The only requirement is that the response variable is Flow and the date variable is included as a predictor.
Once the models are fitted, we will use the as_modeltime_table() function to convert the list of fit models into a modeltime table. This will allow us to use the modeltime package to make predictions.
Model Calibration
Next, we will use the modeltime_calibrate() function to calibrate the models. This function takes a modeltime table and a data.frame of testing data as arguments. The function will return a modeltime table with the calibrated models.
The results of the calibration can be passed to modeltime_accuracy() to assess the accuracy of the models.
Calibrate the models using the testing data and assess the accuracy of the models describing what you see!
Forecasting
With a calibrated model set in place, we can now make predictions using the modeltime_forecast(). Becasue we are using exogenous data, we need to pass the actual data to the function. This is because the model needs to know what the actual values are in order to make predictions.
As a first step, lets use the calibrated models to make predictions on the testing data. Here you will need to specifcy the actual_data (historic data tibble) and the new_data (testing).

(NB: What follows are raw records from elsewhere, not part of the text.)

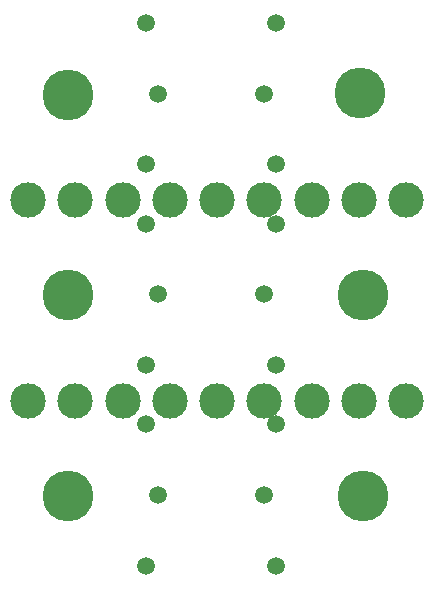
<source format=gbs>
G75*
%MOIN*%
%OFA0B0*%
%FSLAX25Y25*%
%IPPOS*%
%LPD*%
%AMOC8*
5,1,8,0,0,1.08239X$1,22.5*
%
%ADD10C,0.16942*%
%ADD11C,0.05950*%
%ADD12C,0.11824*%
D10*
X0028189Y0032142D03*
X0028189Y0099071D03*
X0028189Y0166000D03*
X0125591Y0166709D03*
X0126614Y0099071D03*
X0126614Y0032142D03*
D11*
X0097677Y0008874D03*
X0093740Y0032496D03*
X0097677Y0056118D03*
X0097677Y0075803D03*
X0093740Y0099425D03*
X0097677Y0123047D03*
X0097677Y0142732D03*
X0093740Y0166354D03*
X0097677Y0189976D03*
X0058307Y0166354D03*
X0054370Y0142732D03*
X0054370Y0123047D03*
X0058307Y0099425D03*
X0054370Y0075803D03*
X0054370Y0056118D03*
X0058307Y0032496D03*
X0054370Y0008874D03*
X0054370Y0189976D03*
D12*
X0046496Y0130921D03*
X0030748Y0130921D03*
X0015000Y0130921D03*
X0062244Y0130921D03*
X0077992Y0130921D03*
X0093740Y0130921D03*
X0109488Y0130921D03*
X0125236Y0130921D03*
X0140984Y0130921D03*
X0140984Y0063992D03*
X0125236Y0063992D03*
X0109488Y0063992D03*
X0093740Y0063992D03*
X0077992Y0063992D03*
X0062244Y0063992D03*
X0046496Y0063992D03*
X0030748Y0063992D03*
X0015000Y0063992D03*
M02*

</source>
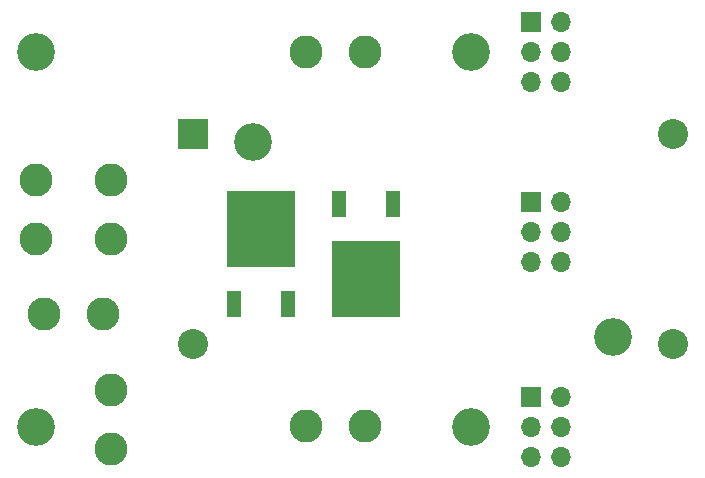
<source format=gbr>
G04 #@! TF.GenerationSoftware,KiCad,Pcbnew,(5.1.8)-1*
G04 #@! TF.CreationDate,2022-10-22T17:33:47+02:00*
G04 #@! TF.ProjectId,RP_LM2596-KfzPowerSafeguard,52505f4c-4d32-4353-9936-2d4b667a506f,rev?*
G04 #@! TF.SameCoordinates,Original*
G04 #@! TF.FileFunction,Soldermask,Bot*
G04 #@! TF.FilePolarity,Negative*
%FSLAX46Y46*%
G04 Gerber Fmt 4.6, Leading zero omitted, Abs format (unit mm)*
G04 Created by KiCad (PCBNEW (5.1.8)-1) date 2022-10-22 17:33:47*
%MOMM*%
%LPD*%
G01*
G04 APERTURE LIST*
%ADD10C,3.200000*%
%ADD11R,2.540000X2.540000*%
%ADD12C,2.540000*%
%ADD13C,2.800000*%
%ADD14R,1.700000X1.700000*%
%ADD15O,1.700000X1.700000*%
%ADD16R,1.200000X2.200000*%
%ADD17R,5.800000X6.400000*%
G04 APERTURE END LIST*
D10*
X103505000Y-71755000D03*
X133985000Y-88265000D03*
D11*
X98425000Y-71120000D03*
D12*
X98425000Y-88900000D03*
X139065000Y-71120000D03*
X139065000Y-88900000D03*
D13*
X85090000Y-79970000D03*
X85090000Y-74970000D03*
X91440000Y-74970000D03*
X91440000Y-79970000D03*
X85765000Y-86360000D03*
X90765000Y-86360000D03*
X107990000Y-95845000D03*
X112990000Y-95845000D03*
X91440000Y-97750000D03*
X91440000Y-92750000D03*
D10*
X85090000Y-64135000D03*
X121920000Y-64135000D03*
X85090000Y-95885000D03*
X121920000Y-95885000D03*
D13*
X107990000Y-64135000D03*
X112990000Y-64135000D03*
D14*
X127000000Y-61595000D03*
D15*
X129540000Y-61595000D03*
X127000000Y-64135000D03*
X129540000Y-64135000D03*
X127000000Y-66675000D03*
X129540000Y-66675000D03*
X129540000Y-98425000D03*
X127000000Y-98425000D03*
X129540000Y-95885000D03*
X127000000Y-95885000D03*
X129540000Y-93345000D03*
D14*
X127000000Y-93345000D03*
X127000000Y-76835000D03*
D15*
X129540000Y-76835000D03*
X127000000Y-79375000D03*
X129540000Y-79375000D03*
X127000000Y-81915000D03*
X129540000Y-81915000D03*
D16*
X106420000Y-85480000D03*
X101860000Y-85480000D03*
D17*
X104140000Y-79180000D03*
X113030000Y-83380000D03*
D16*
X115310000Y-77080000D03*
X110750000Y-77080000D03*
M02*

</source>
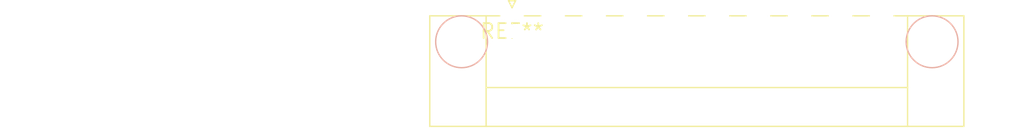
<source format=kicad_pcb>
(kicad_pcb (version 20240108) (generator pcbnew)

  (general
    (thickness 1.6)
  )

  (paper "A4")
  (layers
    (0 "F.Cu" signal)
    (31 "B.Cu" signal)
    (32 "B.Adhes" user "B.Adhesive")
    (33 "F.Adhes" user "F.Adhesive")
    (34 "B.Paste" user)
    (35 "F.Paste" user)
    (36 "B.SilkS" user "B.Silkscreen")
    (37 "F.SilkS" user "F.Silkscreen")
    (38 "B.Mask" user)
    (39 "F.Mask" user)
    (40 "Dwgs.User" user "User.Drawings")
    (41 "Cmts.User" user "User.Comments")
    (42 "Eco1.User" user "User.Eco1")
    (43 "Eco2.User" user "User.Eco2")
    (44 "Edge.Cuts" user)
    (45 "Margin" user)
    (46 "B.CrtYd" user "B.Courtyard")
    (47 "F.CrtYd" user "F.Courtyard")
    (48 "B.Fab" user)
    (49 "F.Fab" user)
    (50 "User.1" user)
    (51 "User.2" user)
    (52 "User.3" user)
    (53 "User.4" user)
    (54 "User.5" user)
    (55 "User.6" user)
    (56 "User.7" user)
    (57 "User.8" user)
    (58 "User.9" user)
  )

  (setup
    (pad_to_mask_clearance 0)
    (pcbplotparams
      (layerselection 0x00010fc_ffffffff)
      (plot_on_all_layers_selection 0x0000000_00000000)
      (disableapertmacros false)
      (usegerberextensions false)
      (usegerberattributes false)
      (usegerberadvancedattributes false)
      (creategerberjobfile false)
      (dashed_line_dash_ratio 12.000000)
      (dashed_line_gap_ratio 3.000000)
      (svgprecision 4)
      (plotframeref false)
      (viasonmask false)
      (mode 1)
      (useauxorigin false)
      (hpglpennumber 1)
      (hpglpenspeed 20)
      (hpglpendiameter 15.000000)
      (dxfpolygonmode false)
      (dxfimperialunits false)
      (dxfusepcbnewfont false)
      (psnegative false)
      (psa4output false)
      (plotreference false)
      (plotvalue false)
      (plotinvisibletext false)
      (sketchpadsonfab false)
      (subtractmaskfromsilk false)
      (outputformat 1)
      (mirror false)
      (drillshape 1)
      (scaleselection 1)
      (outputdirectory "")
    )
  )

  (net 0 "")

  (footprint "PhoenixContact_MC_1,5_10-GF-3.5_1x10_P3.50mm_Horizontal_ThreadedFlange_MountHole" (layer "F.Cu") (at 0 0))

)

</source>
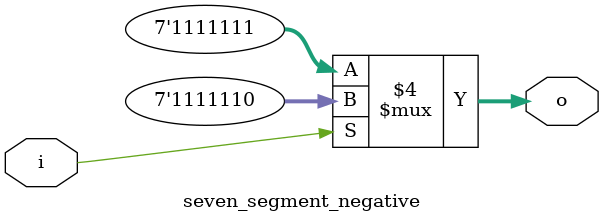
<source format=v>
module seven_segment_negative(i,o);

input i;
output reg [6:0]o; // a, b, c, d, e, f, g

always @(*)
begin
	if (i == 1'b1)
		o = 7'b1111110;
	else
		o = 7'b1111111;

end
endmodule 
</source>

The outputs can be passed to the plot_modeltime_forecast() function to visualize the predictions.
Refitting the Model
Now that we have a calibrated model set, we can refit the models to the full dataset. This is important because the models are only as good as the data they are trained on. By refitting the models to the full dataset, we can improve the accuracy of the predictions.
To do this, we will use the modeltime_refit() function. This function takes a calibrataion table and the full historic tibble as the data argument. The function will return a modeltime table with the refitted models. Like before, the accuracy of the models can be assessed using the modeltime_accuracy() function.
Looking into the future
Now we are at the end! We can use the refitted models to make predictions on the future data. This is where we will use the future tibble we created earlier as the new_data. The actual_data argument will be the historic data tibble.
Using your refitted models, the modeltime_forecast() function will return a modeltime table with the predictions that can be passed to the plot_modeltime_forecast() function to visualize the predictions.
Wrap up
Looking at your predictions what do you think? How do the models compare? What do you think the future streamflow will be? What are the limitations of this analysis? What are the assumptions of the models?
Perhaps you see negative values in the predictions; perhaps you dont see strong agreement between the furture starting points around Jan 2024; perhaps you see other patterns that seem systemic and questionablly wrong. At this stage that is quite alright. In this simple lab, we did not worry about issue like cross validation, featrue engineering, or hyperparameter tuning. These are all important steps in the modeling process and should be considered in a real world application.
If interested, the processes learned in tidymodels are directly applicable here and you can take this model as far as you like adding new data, correcting non-normal data, and implemeting a resampling approach to improve the model. That said, you now have a string introdcutory grasp on what the world of timeseries is about.